Encadrer l’usage du numérique et des données à caractère personnel est devenu un impératif pour préserver la confiance et les principes éthiques au sein des sociétés contemporaines, a indiqué mercredi à Marrakech Omar Seghrouchni, président de la Commission nationale de contrôle de la protection des données à caractère personnel.
S’exprimant lors d’un panel tenu dans le cadre de la 4e édition du GITEX Africa Morocco, consacré à la thématique de la protection des données personnelles face à l’essor de l’intelligence artificielle et des cybermenaces, M. Seghrouchni a mis en avant l’impact profond du numérique sur le traitement des informations individuelles.
Il a expliqué que la transformation digitale touche désormais un large éventail de données, allant des documents administratifs aux informations de santé, en passant par les traces comportementales produites par les objets connectés et les villes intelligentes. Selon lui, cette évolution a profondément modifié les modes d’accès à l’information personnelle.

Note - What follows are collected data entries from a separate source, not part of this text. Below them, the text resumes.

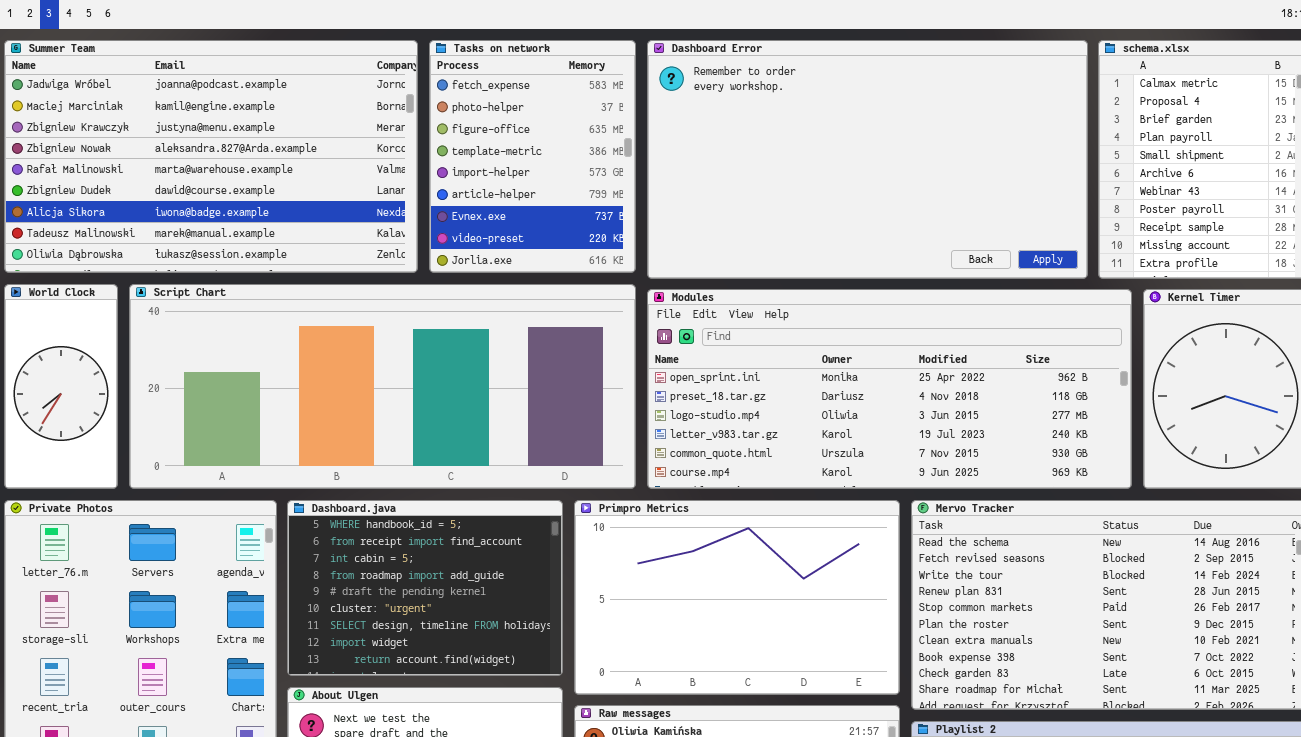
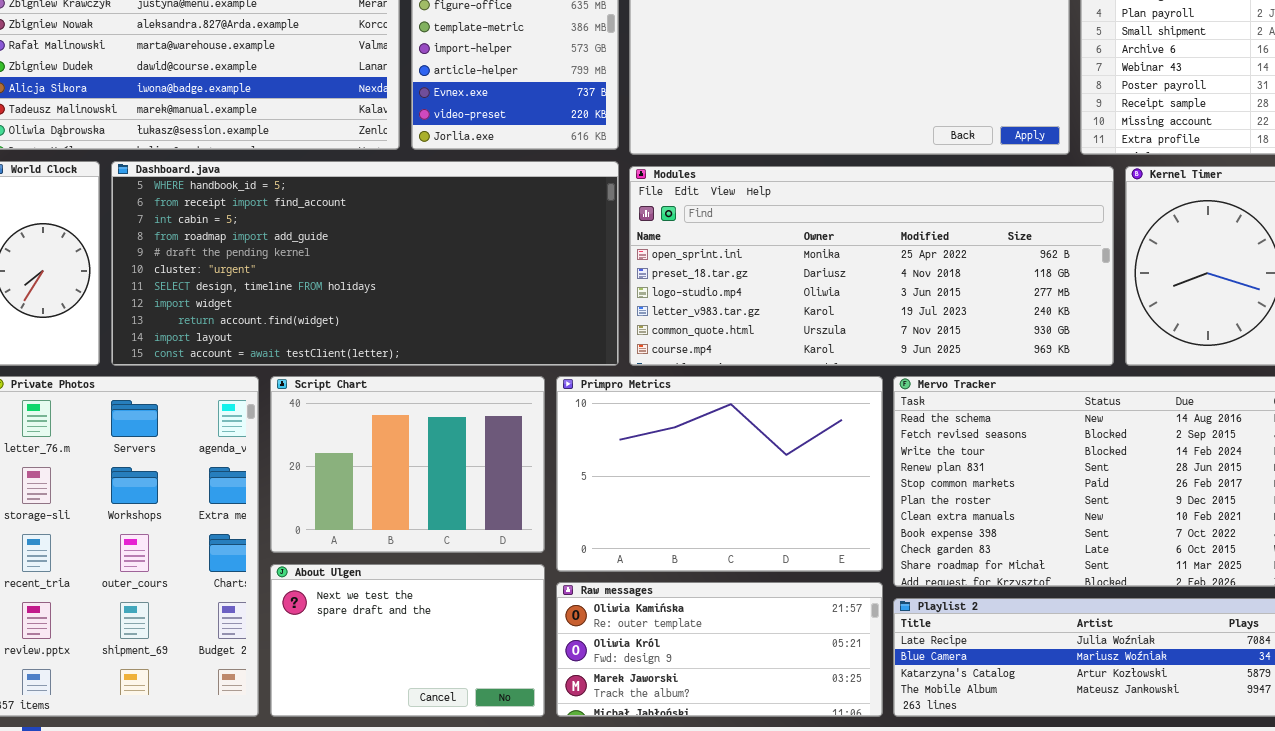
Script Chart: [129,284,636,489] -> [270,376,545,553], moved, resized
Dashboard.java: [287,500,563,676] -> [111,161,619,366], moved, resized

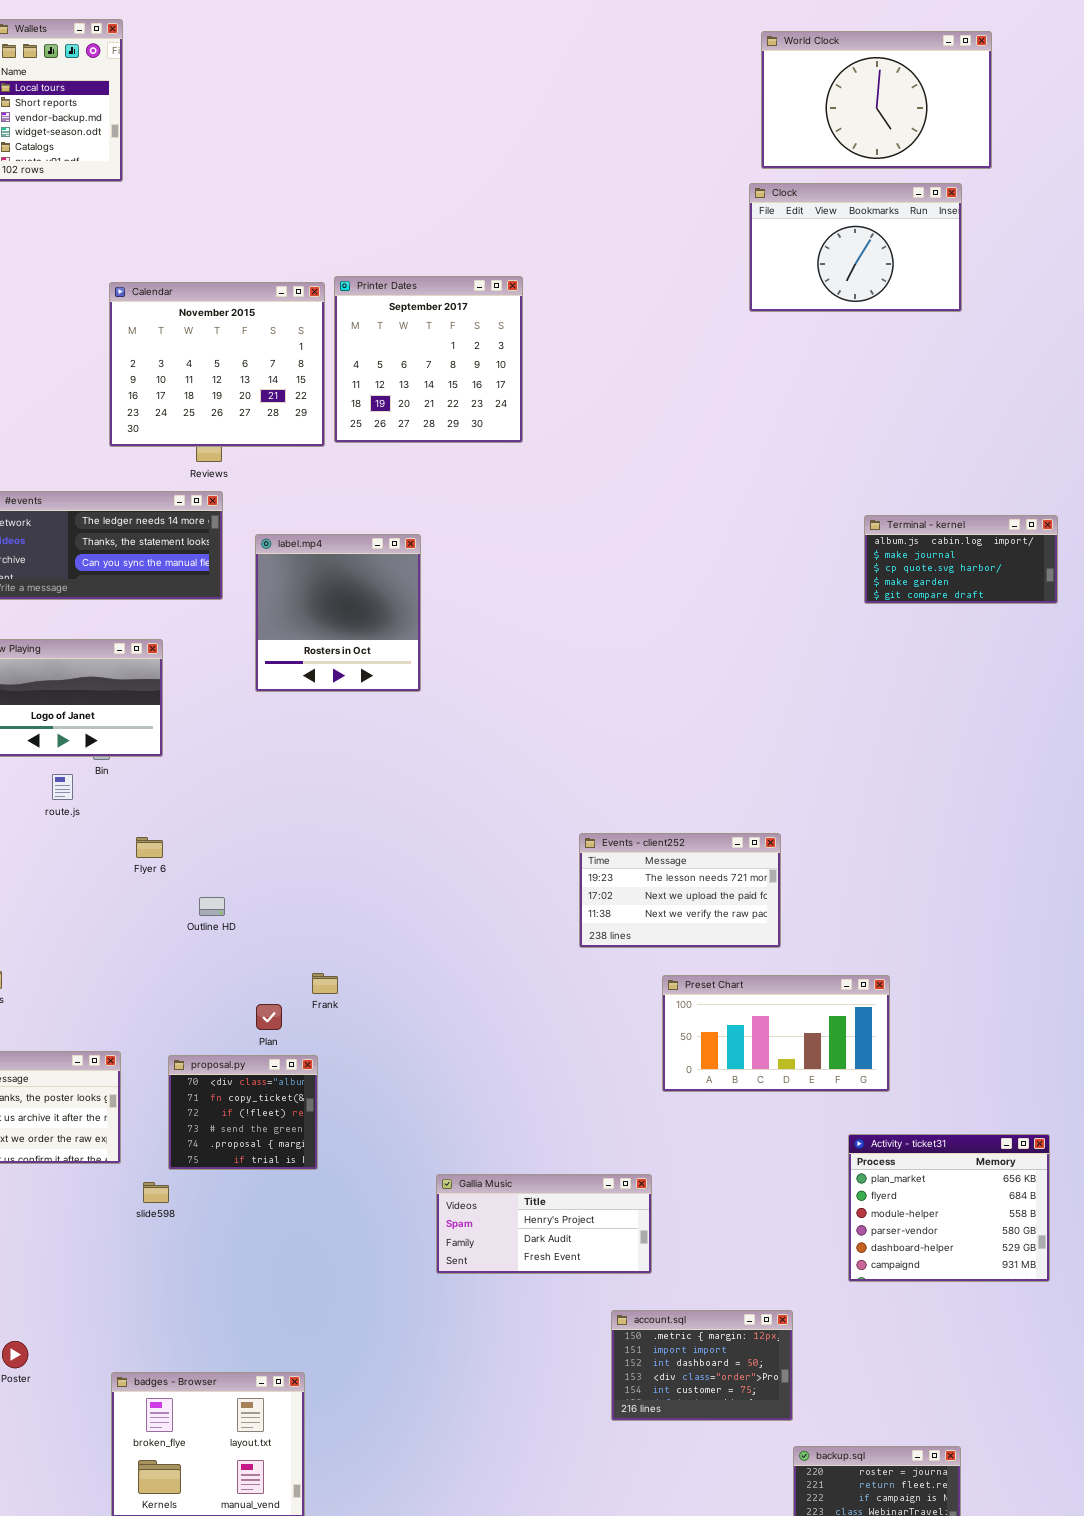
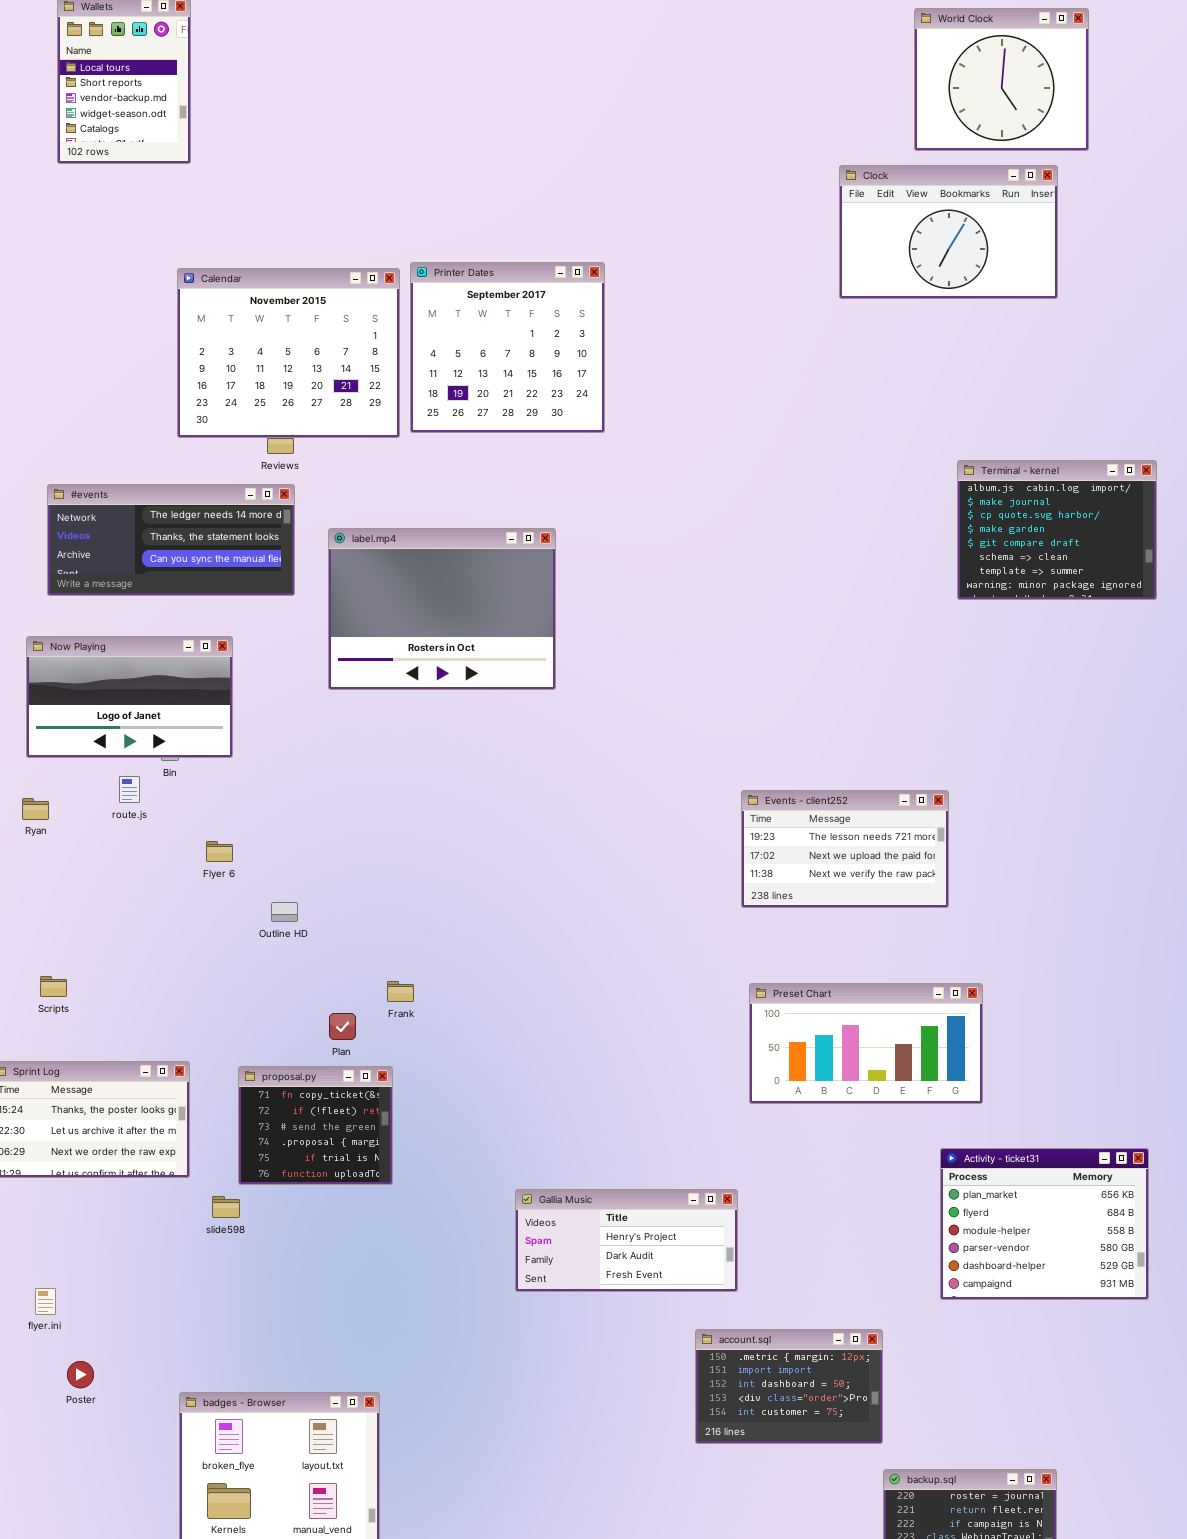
World Clock: [761,31,992,169] -> [914,8,1089,151], resized
Terminal - kernel: [864,515,1058,604] -> [957,460,1157,600], resized
label.mp4: [255,534,421,692] -> [328,528,556,690], resized
Events - client252: [579,833,781,948] -> [741,790,949,908], moved
proposal.py: [168,1055,318,1170] -> [238,1066,393,1185], scrolled down 1 row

Le responsable a relevé que le numérique permet aujourd’hui d’identifier, de croiser et d’exploiter des traces personnelles avec une rapidité bien supérieure aux supports papier ou aux échanges oraux. À ce titre, il a cité l’exemple de la dématérialisation des procédures administratives, qui a bouleversé les méthodes classiques de collecte et de consultation des données.
Là où il fallait auparavant passer par plusieurs services pour réunir différents formulaires et reconstituer une information complète, un système numérique unifié et partagé entre administrations peut désormais fournir une réponse quasi instantanée.

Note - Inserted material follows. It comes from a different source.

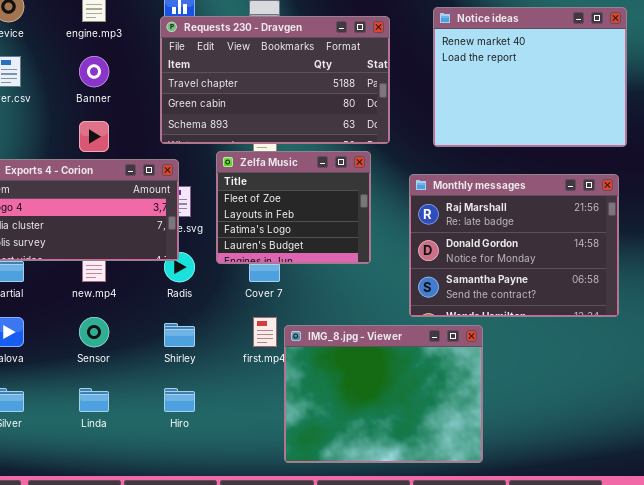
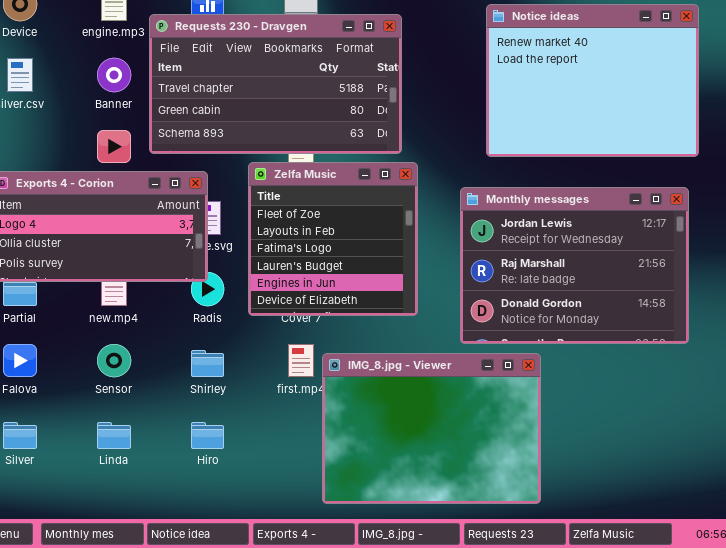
Requests 230 - Dravgen: [160,16,390,144] -> [149,14,402,154], moved
Zelfa Music: [216,151,371,264] -> [248,162,418,316], resized
Monthly messages: [409,174,619,317] -> [460,187,689,344], scrolled up 1 row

Pour Omar Seghrouchni, cette nouvelle réalité s’accompagne d’une explosion du volume des traces numériques, rendant incontournables les outils d’intelligence artificielle pour assurer le suivi, l’analyse et la classification des données. Il a toutefois souligné que ces technologies, en devenant des instruments d’interprétation et parfois même d’aide à la décision, doivent impérativement être encadrées.
Dans cette perspective, il a insisté sur la nécessité d’une régulation rigoureuse, seule à même de préserver la vie privée des citoyens tout en accompagnant la modernisation des services publics. Il a également plaidé pour une gestion stricte des documents et des données personnelles, afin d’éviter tout usage abusif ou détournement.
Le président de la CNDP a enfin souligné que cet effort de protection doit aller de pair avec le développement de l’interopérabilité entre les systèmes administratifs et la poursuite de la modernisation numérique au Maroc.
Placée sous le Haut Patronage de Sa Majesté le Roi Mohammed VI, la 4e édition du GITEX Africa Morocco, organisée du 7 au 9 avril, réunit près de 50.000 participants et plus de 1.450 exposants représentant 130 pays, autour des grands enjeux liés à l’économie numérique et aux technologies à fort impact territorial.